Deux versants, un seul fromage
L’AOP porte le double nom « Munster » et « Munster-Géromé », le second renvoyant à Gérardmer sur le versant lorrain. Elle délimite une aire couvrant les deux flancs du massif vosgien et les départements alentour, impose un lait de vache issu de la zone et une pâte molle lavée en cave humide. Le cahier des charges fixe une durée minimale d’affinage, plus courte pour le petit format que pour la grande roue. Il ne distingue pas le lait cru du lait pasteurisé, les deux existent et ne donnent pas le même fromage.

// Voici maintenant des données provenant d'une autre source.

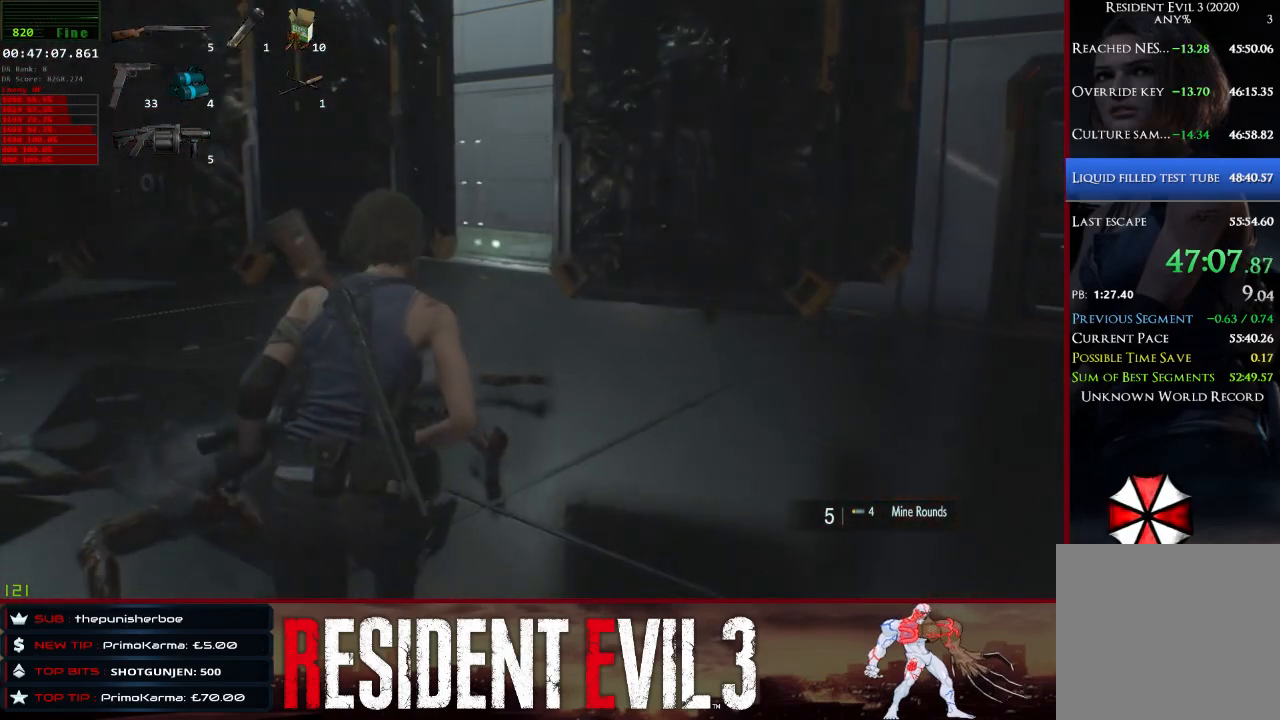
{"keys": ["shift", "w"], "mouse": [], "events": [[67, "3", "down"], [200, "3", "up"]]}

Le cumin, la pomme de terre et le reste
Le cumin, en réalité le plus souvent du carvi, se sert à côté et jamais incorporé à la pâte, et sa présence sur le plateau vosgien est constante. L’usage local l’associe aux pommes de terre en robe des champs, en plat unique, la pâte fondant à la chaleur du tubercule. Au four, il fait une croûte gratinée sur une tourte ou une flammekueche. Sa force augmente vite après la coupe, un munster entamé se mange dans les jours qui suivent.
À table
Un gewurztraminer ou un pinot gris d’Alsace, avec un peu de sucre résiduel, équilibre le sel et la puissance aromatique. Une bière ambrée fonctionne aussi, plus directement. Servez-le à température, jamais sorti du froid, sur un pain de seigle.
Valeurs nutritionnelles
Valeurs moyennes pour 100 g, d’après la table CIQUAL de l’ANSES.
| Pour 100 g | Quantité |
|---|---|
| Énergie | 344 kcal |
| Matières grasses | 29,0 g |
| — dont acides gras saturés | 18,8 g |
| Glucides | 0,0 g |
| — dont sucres | 0,0 g |
| Fibres | 0,0 g |
| Protéines | 21,2 g |
| Sel | 1,78 g |
Source : ANSES-CIQUAL 2020 (« Munster »). Valeurs indicatives pour un produit courant ; elles varient selon la marque, l’affinage ou la recette. Aucune allégation de santé.